The aquarium closed its doors for the last time in 1996, and the building was demolished in 1998.

==Exhibits==
At the time of the aquarium's opening, it was stocked with around 6,500 fish of about 180 species, housed in three tanks, freshwater, seawater, and swamp tanks. With 1 inch thick glass walls, the water within the tanks was kept at a temperature of around 80 F, and pumps kept the water in motion within the freshwater and saltwater tanks. The tanks were also connected to a water circulation system comprising two underground tanks, and the aquarium's roof was designed to collect rainwater, which was then filtered and diverted into these tanks.

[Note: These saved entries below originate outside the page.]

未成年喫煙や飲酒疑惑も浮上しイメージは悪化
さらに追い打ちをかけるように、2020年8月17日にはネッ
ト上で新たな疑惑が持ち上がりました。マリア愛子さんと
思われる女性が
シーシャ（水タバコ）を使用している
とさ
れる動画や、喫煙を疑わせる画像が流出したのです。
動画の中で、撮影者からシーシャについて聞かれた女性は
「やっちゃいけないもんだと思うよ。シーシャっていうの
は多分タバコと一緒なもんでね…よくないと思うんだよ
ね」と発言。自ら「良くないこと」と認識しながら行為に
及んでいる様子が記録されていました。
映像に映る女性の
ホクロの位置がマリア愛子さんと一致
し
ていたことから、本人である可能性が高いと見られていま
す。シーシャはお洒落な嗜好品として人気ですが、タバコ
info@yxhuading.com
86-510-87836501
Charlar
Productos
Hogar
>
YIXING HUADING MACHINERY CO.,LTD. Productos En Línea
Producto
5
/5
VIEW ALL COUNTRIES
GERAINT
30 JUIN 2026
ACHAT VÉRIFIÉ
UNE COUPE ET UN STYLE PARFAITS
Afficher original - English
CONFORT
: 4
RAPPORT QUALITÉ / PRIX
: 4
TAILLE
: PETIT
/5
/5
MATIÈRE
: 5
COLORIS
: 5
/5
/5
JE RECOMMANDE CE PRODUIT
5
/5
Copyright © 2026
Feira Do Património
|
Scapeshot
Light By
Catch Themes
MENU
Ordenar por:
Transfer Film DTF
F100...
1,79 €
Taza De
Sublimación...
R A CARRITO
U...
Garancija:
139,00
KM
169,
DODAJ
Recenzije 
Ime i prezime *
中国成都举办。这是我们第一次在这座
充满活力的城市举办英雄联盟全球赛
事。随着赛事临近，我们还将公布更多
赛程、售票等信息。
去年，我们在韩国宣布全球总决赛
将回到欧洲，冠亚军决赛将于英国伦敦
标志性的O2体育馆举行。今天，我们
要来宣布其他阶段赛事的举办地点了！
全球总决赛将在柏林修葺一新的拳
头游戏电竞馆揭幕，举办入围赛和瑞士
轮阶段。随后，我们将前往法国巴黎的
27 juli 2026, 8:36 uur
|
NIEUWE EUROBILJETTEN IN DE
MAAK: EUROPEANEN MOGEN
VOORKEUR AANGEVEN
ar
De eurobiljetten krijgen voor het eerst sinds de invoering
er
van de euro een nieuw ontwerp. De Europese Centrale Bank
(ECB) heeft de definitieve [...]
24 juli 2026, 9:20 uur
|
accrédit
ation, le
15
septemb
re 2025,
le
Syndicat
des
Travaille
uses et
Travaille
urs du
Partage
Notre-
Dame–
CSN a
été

Fully air-conditioned, the aquarium had two levels, with the air-conditioning systems and pumps were housed on the lower level, which was off-limits to the public. The upper level comprised several dimly lit rooms ringed by the aquarium tanks, as well as offices and an inquiry counter. The seawater tanks housed multiple types of fish, octopuses and other marine animals, with several tanks dedicated to sea anemones and turtles, while the freshwater tanks contained freshwater fish from Malaya and other parts of the world. Embellished with sand, rocks and corals, the tanks were connected to service passages to facilitate the maintenance and upkeep of them as well as their inhabitants.

After the aquarium's refurbishment in 1987, it housed more than 6,000 animals, which were grouped into different themes. Piped music consisting of the sounds of the sea and light pop music was also played in the aquarium.